I keep thinking about Steve Jobs. It's not just because I spend a good part of my day looking at one of the many Apple screens I possess, nor wondering if their future releases will be ones I will covet in the same way I have in the past. Nor because, like many others, I have been reading the countless tributes and articles about his life the last few days. Nor that it is always sad when someone dies much too soon. Of course, all that's a part of it. But I think it's more than that. For me, it's what he did with the 56 years he had. I think about how at a very early age he knew what he loved to do, his laser focus to stay true to that passion, his ability to learn from his mistakes, his vision and leadership, and the insane confidence he must have possessed to bipass all consumer research and even, at times, those in his hand picked team who may have disagreed.
I've been an Apple fan forever. When the company was supposedly on the virge of bankruptcy and the only core users were artists and designers (neither of which I am), it was my computer of choice. The brains and logic behind Apple products made sense to me. Playing with and figuring out how to use my 270 Duo Dock brought out the techie geek in me. And ever since has made me curious about the convergence of technology, media and entertainment. But as much as I, like the rest of the world, am in awe of his amazing insight into what consumers wanted, the perfectly crafted products he created, and how he changed the business models for music, publishing and the mobile industries - it is his personal strength, conviction, passion and focus that keeps me thinking about him.
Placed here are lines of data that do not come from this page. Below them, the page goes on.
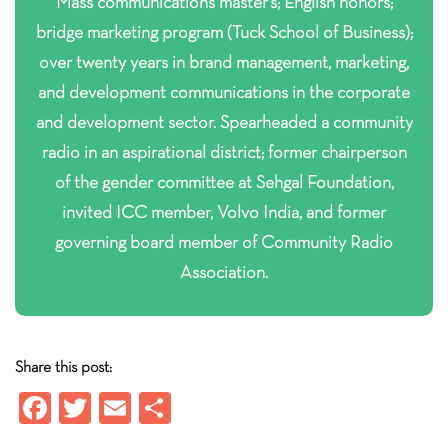
Mass communications master’s; English honors;
bridge marketing program (Tuck School of Business);
over twenty years in brand management, marketing,
and development communications in the corporate
and development sector. Spearheaded a community
radio in an aspirational district; former chairperson
of the gender committee at Sehgal Foundation,
invited ICC member, Volvo India, and former
governing board member of Community Radio
Association.
Share this post:
Fa
T
E
S
ce
wi
m
ha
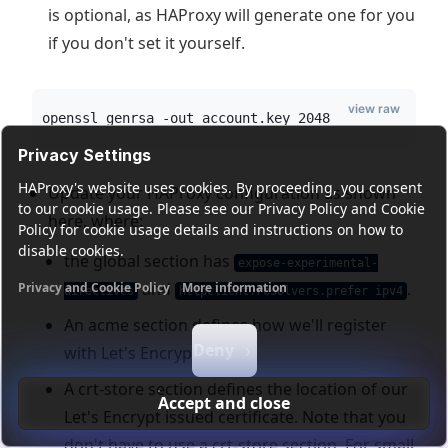
is optional, as HAProxy will generate one for you
if you don't set it yourself.
view raw
openssl genrsa -out account.key 2048
Privacy Settings
HAProxy's website uses cookies. By proceeding, you consent
Update your HAProxy configuration as shown
to our cookie usage. Please see our Privacy Policy and Cookie
here, where:
Policy for cookie usage details and instructions on how to
disable cookies.
the global section has
expose-experimental-
and
.
Privacy and Cookie Policy
More information
directives
httpclient.resolvers.prefer ipv4
Functional cookies
Analytics cookies
Ads cookies
User da
An acme section defines how we'll register
Deny
with Let's Encrypt.
A crt-store section defines the location of our
Accept and close
Let's Encrypt issued certificate. Note that you
don't have to use a crt-store section. For small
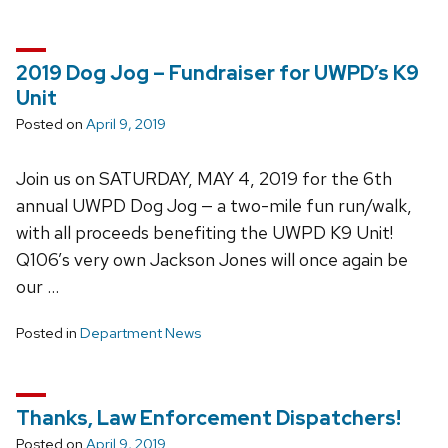
2019 Dog Jog – Fundraiser for UWPD’s K9
Unit
Posted on
April 9, 2019
Join us on SATURDAY, MAY 4, 2019 for the 6th
annual UWPD Dog Jog — a two-mile fun run/walk,
with all proceeds benefiting the UWPD K9 Unit!
Q106’s very own Jackson Jones will once again be
our …
Posted in
Department News
Thanks, Law Enforcement Dispatchers!
Posted on
April 9, 2019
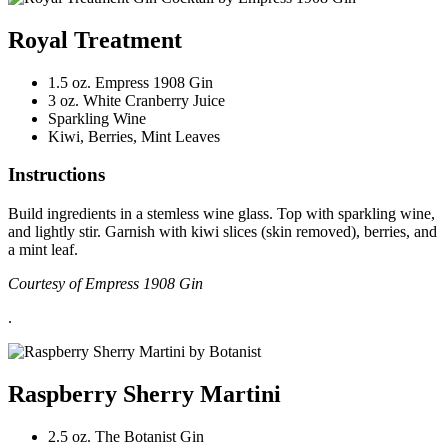
Royal Treatment
1.5 oz. Empress 1908 Gin
3 oz. White Cranberry Juice
Sparkling Wine
Kiwi, Berries, Mint Leaves
Instructions
Build ingredients in a stemless wine glass. Top with sparkling wine,
and lightly stir. Garnish with kiwi slices (skin removed), berries, and
a mint leaf.
Courtesy of Empress 1908 Gin
.
Raspberry Sherry Martini
2.5 oz. The Botanist Gin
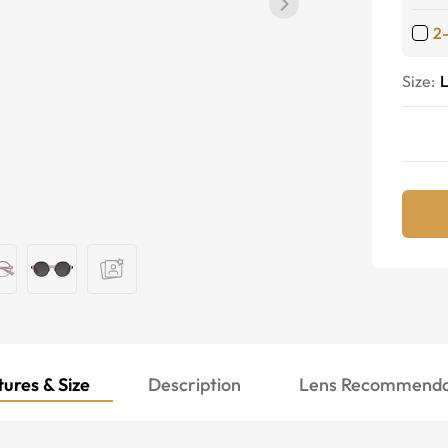
2
Size:
ures & Size
Description
Lens Recommenda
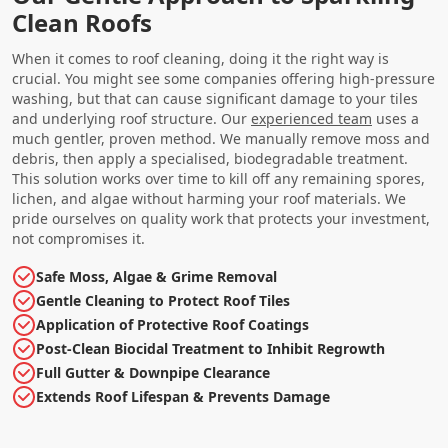
Clean Roofs
When it comes to roof cleaning, doing it the right way is
crucial. You might see some companies offering high-pressure
washing, but that can cause significant damage to your tiles
and underlying roof structure. Our
experienced team
uses a
much gentler, proven method. We manually remove moss and
debris, then apply a specialised, biodegradable treatment.
This solution works over time to kill off any remaining spores,
lichen, and algae without harming your roof materials. We
pride ourselves on quality work that protects your investment,
not compromises it.
Safe Moss, Algae & Grime Removal
Gentle Cleaning to Protect Roof Tiles
Application of Protective Roof Coatings
Post-Clean Biocidal Treatment to Inhibit Regrowth
Full Gutter & Downpipe Clearance
Extends Roof Lifespan & Prevents Damage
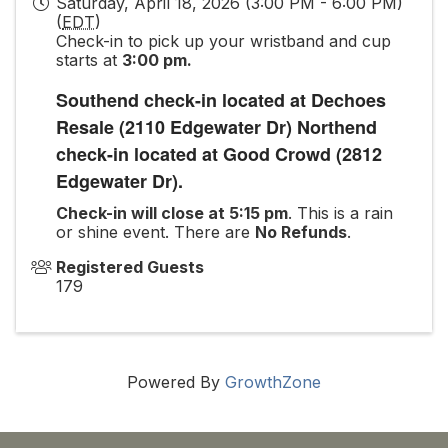
Saturday, April 18, 2026 (3:00 PM - 6:00 PM)
(
EDT
)
Check-in to pick up your wristband and cup
starts at
3:00 pm.
Southend check-in located at Dechoes
Resale (2110 Edgewater Dr) Northend
check-in located at Good Crowd (2812
Edgewater Dr).
Check-in will close at 5:15 pm
. This is a rain
or shine event. There are
No Refunds
.
Registered Guests
179
Powered By
GrowthZone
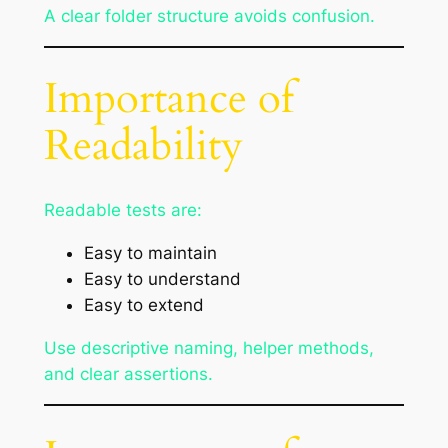
A clear folder structure avoids confusion.
Importance of
Readability
Readable tests are:
Easy to maintain
Easy to understand
Easy to extend
Use descriptive naming, helper methods,
and clear assertions.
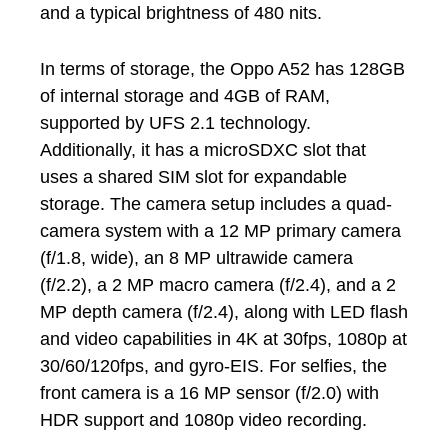
and a typical brightness of 480 nits.
In terms of storage, the Oppo A52 has 128GB
of internal storage and 4GB of RAM,
supported by UFS 2.1 technology.
Additionally, it has a microSDXC slot that
uses a shared SIM slot for expandable
storage. The camera setup includes a quad-
camera system with a 12 MP primary camera
(f/1.8, wide), an 8 MP ultrawide camera
(f/2.2), a 2 MP macro camera (f/2.4), and a 2
MP depth camera (f/2.4), along with LED flash
and video capabilities in 4K at 30fps, 1080p at
30/60/120fps, and gyro-EIS. For selfies, the
front camera is a 16 MP sensor (f/2.0) with
HDR support and 1080p video recording.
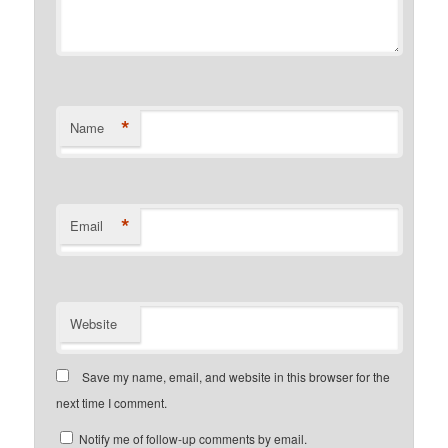
*
Name
*
Email
Website
Save my name, email, and website in this browser for the
next time I comment.
Notify me of follow-up comments by email.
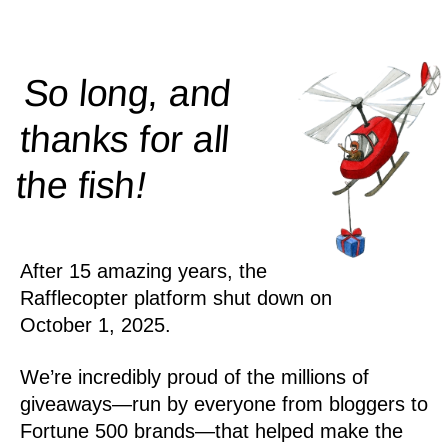
So long, and
thanks for all
!
the
fish
After 15 amazing years, the
Rafflecopter platform shut down on
October 1, 2025.
We’re incredibly proud of the millions of
giveaways—run by everyone from bloggers to
Fortune 500 brands—that helped make the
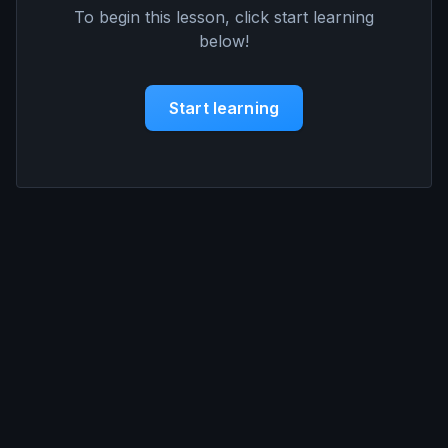
To begin this lesson, click start learning
below!
Start learning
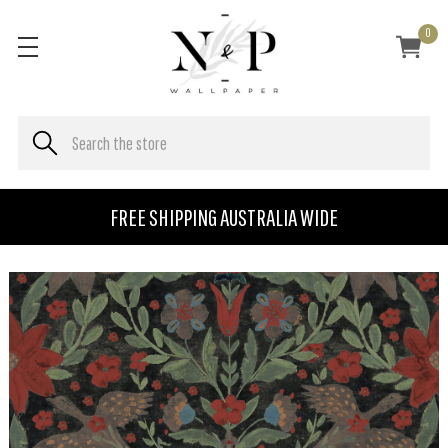
0
FREE SHIPPING AUSTRALIA WIDE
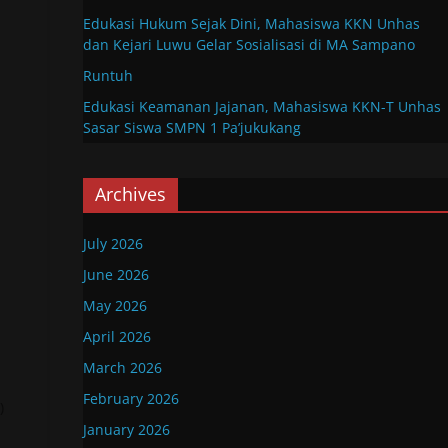
Edukasi Hukum Sejak Dini, Mahasiswa KKN Unhas
dan Kejari Luwu Gelar Sosialisasi di MA Sampano
Runtuh
Edukasi Keamanan Jajanan, Mahasiswa KKN-T Unhas
Sasar Siswa SMPN 1 Pa’jukukang
Archives
July 2026
June 2026
May 2026
April 2026
March 2026
February 2026
)
January 2026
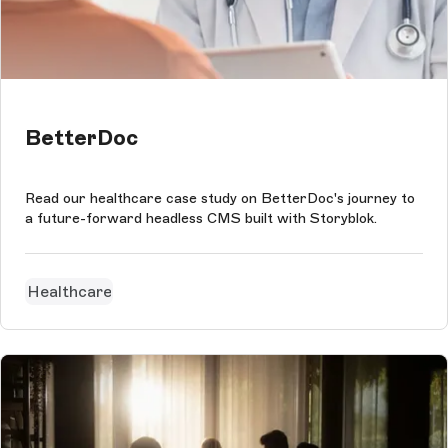
BetterDoc
Read our healthcare case study on BetterDoc's journey to
a future-forward headless CMS built with Storyblok.
Healthcare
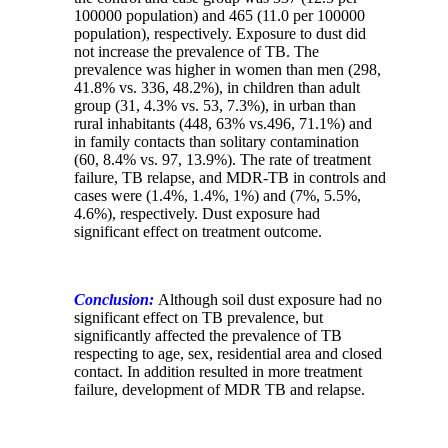
100000 population) and 465 (11.0 per 100000
population), respectively.
Exposure to dust did
not increase the prevalence of TB. The
prevalence was higher in women than men (298,
41.8% vs. 336, 48.2%), in children than adult
group (31, 4.3% vs. 53, 7.3%), in urban than
rural inhabitants (448, 63% vs.496, 71.1%) and
in family contacts than solitary contamination
(60, 8.4% vs. 97, 13.9%). The rate of treatment
failure, TB relapse, and MDR-TB in controls and
cases were (1.4%, 1.4%, 1%) and (7%, 5.5%,
4.6%), respectively. Dust exposure had
significant effect on treatment outcome.
Conclusion:
Although soil dust exposure had no
significant effect on TB prevalence, but
significantly affected the prevalence of TB
respecting to age, sex, residential area and closed
contact. In addition resulted in more treatment
failure, development of MDR TB and relapse.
A Steve Jobs comes along once in a generation, if that. And I'm certain there are many who dream of filling his shoes - not just at Apple, or in the tech sector, but also the kid in the garage hoping to change the world and make as great an impact as he did. I am not in that camp. As much as I am inspired by his tremendous success at making a real difference in our world, and in our everyday lives, that isn't what keeps me thinking about his death and his legacy. While reading about his life and watching the clips on YouTube, what I think about us is his passion, his conviction and his strength in staying true to himself. His now famous Stanford commencement speech probably sums up his philosphy best. (And worth 15 minutes if you haven't seen.) Although most are quoting "your time is limited, so don't waste it living someone else's life," what has stayed with me is this:
When I was 17, I read a quote that went something like. "If you live each day as it was your last, someday you'll most certainly be right." It made an impression on me, and since then, for the past 33 years, I have looked in the mirror every morning and asked myself: "If today were the last day of my life, would I want to do what I am about to do today?" And whenever the answer has been "No" for to many days in a row, I know I need to change something.
If, when I look in the mirror every morning, I can honestly ask myself whether I will spend the day doing what I love, with as much focus and passion as Steve Jobs did - and actually do it - then I believe there is no greater tribute to his legacy. Other than continuing to wave the Apple banner.